By Cheryl Clark
MedPage Today, February 19, 2021
When they made their bold announcement in mid 2018, three corporate powerhouses — Berkshire Hathaway, Amazon, and JP Morgan Chase — were going to revolutionize the healthcare delivery system.
After all, they had author, innovator, and surgeon Atul Gawande, MD, at the helm.
But less than three years later, the companies acknowledged the effort known as Haven would dissolve by the end of this month.
In a nutshell, the concept was fatally flawed, (Gawande) said, in so many words.
On the good side, he said, the effort accomplished a lot. In its two and a half years of existence, Haven’s thought leaders designed a coverage model with no co-insurance, no deductibles, no cost for 60 critical drugs, and low-cost mental health services and primary care.

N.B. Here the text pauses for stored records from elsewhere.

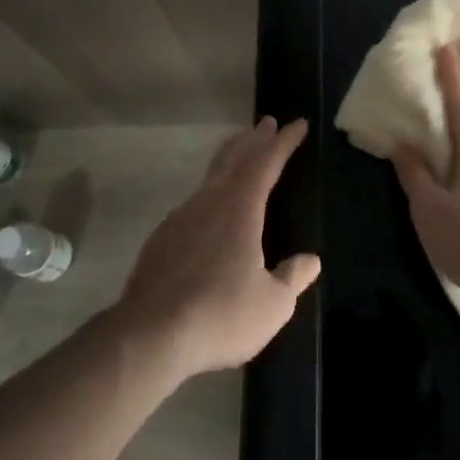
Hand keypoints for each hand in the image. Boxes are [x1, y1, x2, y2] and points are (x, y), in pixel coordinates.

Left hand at [115, 117, 319, 382]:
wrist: (148, 336)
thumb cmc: (220, 314)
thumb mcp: (272, 305)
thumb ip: (292, 278)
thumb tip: (311, 261)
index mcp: (240, 208)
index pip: (267, 162)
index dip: (284, 142)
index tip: (298, 123)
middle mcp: (209, 202)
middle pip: (234, 158)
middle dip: (253, 139)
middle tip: (266, 123)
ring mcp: (180, 218)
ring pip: (211, 178)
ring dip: (230, 162)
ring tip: (241, 159)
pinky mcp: (161, 239)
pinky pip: (193, 204)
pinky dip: (210, 194)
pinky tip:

But the pandemic brought home a critical point. “We have an employer-based system. A job-based system is a broken system in a world where people are moving every couple of years to different roles and many, many, kinds of jobs,” he said.
“The pandemic has really brought this out in spades,” he said, as the lockdowns cost many workers their jobs, and thus the health insurance that came with them.
“The vulnerability we have of tying your healthcare to your job, that remains still a big hill to climb, and the government has to solve it. That is a public core issue that we still have not faced up to,” Gawande said.
Comment:
By Don McCanne
“Tying your healthcare to your job, that remains still a big hill to climb, and the government has to solve it,” so says Atul Gawande. Apparently Warren Buffett, Jeff Bezos and Jamie Dimon agree since they are walking away from any effort to try to revolutionize our health care system.
What is the obvious solution? A single payer model of an improved Medicare for All. These icons of corporate America know that. It’s too bad they won’t say it.